News & Event​

(Nov 16) Coordinated and Efficient Huge Page Management with Ingens

Subject

Coordinated and Efficient Huge Page Management with Ingens

Date

2017.11.16 (Thu) 14:00-

Speaker

Youngjin Kwon Ph.D. candidate (The University of Texas at Austin)

Place

N1 B/D, #113

Overview:

Modern computing is hungry for RAM, with today’s enormous capacities eagerly

consumed by diverse workloads. Hardware address translation overheads have

grown with memory capacity, motivating hardware manufacturers to provide TLBs

with thousands of entries for large page sizes (called huge pages). Operating

systems and hypervisors support huge pages with a hodge-podge of best-effort

algorithms and spot fixes that made sense for architectures with limited huge page

support, but the time has come for a more fundamental redesign. Ingens is a

framework for huge page support that relies on a handful of basic primitives

to provide transparent huge page support in a principled, coordinated way.

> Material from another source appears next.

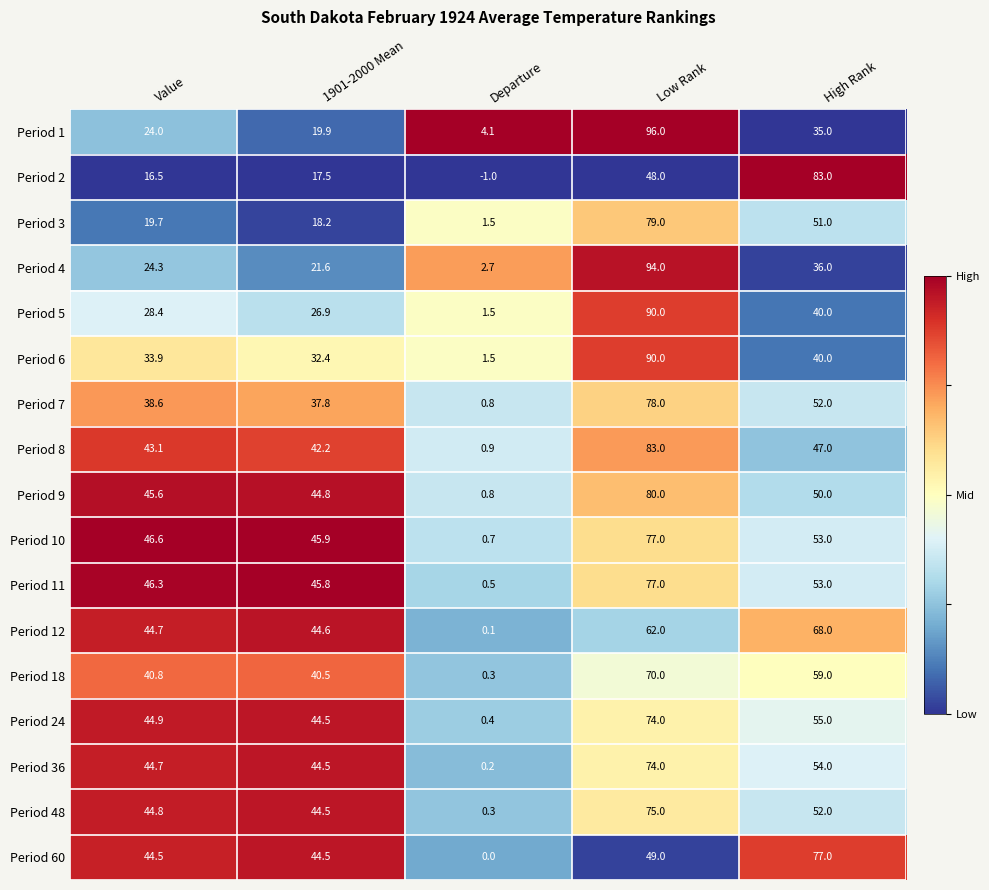

Between Value and Departure, which series saw the biggest shift?

Period 10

By managing contiguity as a first-class resource and by tracking utilization

and access frequency of memory pages, Ingens is able to eliminate a number

of fairness and performance pathologies that plague current systems.

Experiments with our prototype demonstrate fairness improvements, performance

improvements (up to 18%), tail-latency reduction (up to 71%), and reduction of

memory bloat from 69% to less than 1% for important applications like Web services

(e.g., the Cloudstone benchmark) and the Redis key-value store.

Profile:

Youngjin Kwon is a Ph.D. student in The University of Texas at Austin under supervision of

Prof. Emmett Witchel and Prof. Simon Peter. His research interests primarily lie in operating systems,

including file systems, emerging storage and memory technologies, system support for security, and virtualization.